Frightening news is not a recent phenomenon.
When I was a kid, there was only ABC, CBS and NBC. Each evening, anchormen (only men) David Brinkley, Frank Reynolds and Walter Cronkite reported the number of US and Viet Cong deaths in the southeast Asia non-war, complete with crude on-screen graphics of the daily death counts.
It was pretty scary stuff to a first grader whose school sat about 8 miles from Redstone Arsenal, home to the Saturn V rocket and the hundred or so Germans scientists who were brought to the U.S. to defeat the USSR in the race to outer space. Our teachers regularly (and falsely) warned us that Huntsville, Alabama was second only to Washington, DC as a priority nuclear target for the Soviets. Other than to scare us, I’ve never understood the purpose of those warnings; any nearby nuclear detonation would have turned my little elementary school into particles in a radioactive dust storm.
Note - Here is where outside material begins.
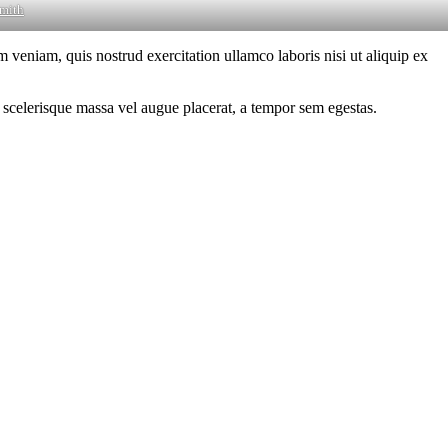
mith
 veniam, quis nostrud exercitation ullamco laboris nisi ut aliquip ex
 scelerisque massa vel augue placerat, a tempor sem egestas.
This was only six years following the Cuban missile crisis and 23 years following Hiroshima and Nagasaki. Scary times, indeed.
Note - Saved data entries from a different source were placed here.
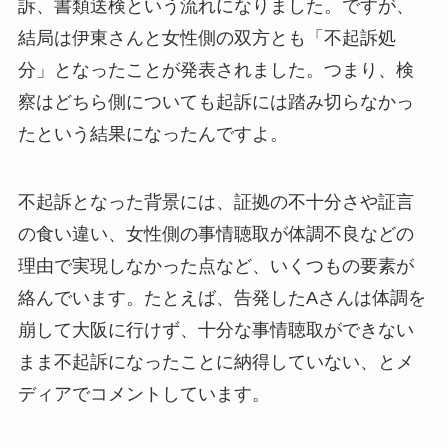
訴、書類送検という流れになりました。ですが、
結局は伊東さんと女性側の双方とも「不起訴処
分」となったことが発表されました。つまり、検
察はどちら側についても起訴には踏み切らなかっ
たという結果になったんですよ。
不起訴となった背景には、証拠の不十分さや証言
の食い違い、女性側の事情聴取が体調不良などの
理由で実現しなかった点など、いくつもの要素が
絡んでいます。たとえば、告発したAさんは体調を
崩して大阪に行けず、十分な事情聴取ができない
まま不起訴になったことに納得していない、とメ
ディアでコメントしています。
The 1970s were no less scary. The Cold War and threat of nuclear annihilation was constant. For more than a year a Soviet-backed dictator in Iran held the U.S. hostage, daily threatening the lives of 52 imprisoned American diplomats. Skyrocketing consumer prices and high unemployment forced economists to invent a new measure: the misery index. Interest rates were so high that the monthly payment for a $200,000 mortgage was $2,500 – excluding taxes and insurance.
By the time I was a high school senior, the U.S. murder rate had more than doubled in less than two decades. My high school chemistry teacher – one of the smartest people I knew – told me that if Ronald Reagan were elected president the United States and USSR would be in a nuclear war within two years.
Of course, some other really smart people predicted that Jimmy Carter’s defeat of Gerald Ford meant that no republican would ever again be elected president, that the election of Bill Clinton would spell certain U.S. economic disaster, Barack Obama would impose nation-wide socialism and that Donald Trump would start wars around the world.
I’m guessing those weren’t the last massively incorrect fear forecasts related to presidential politics.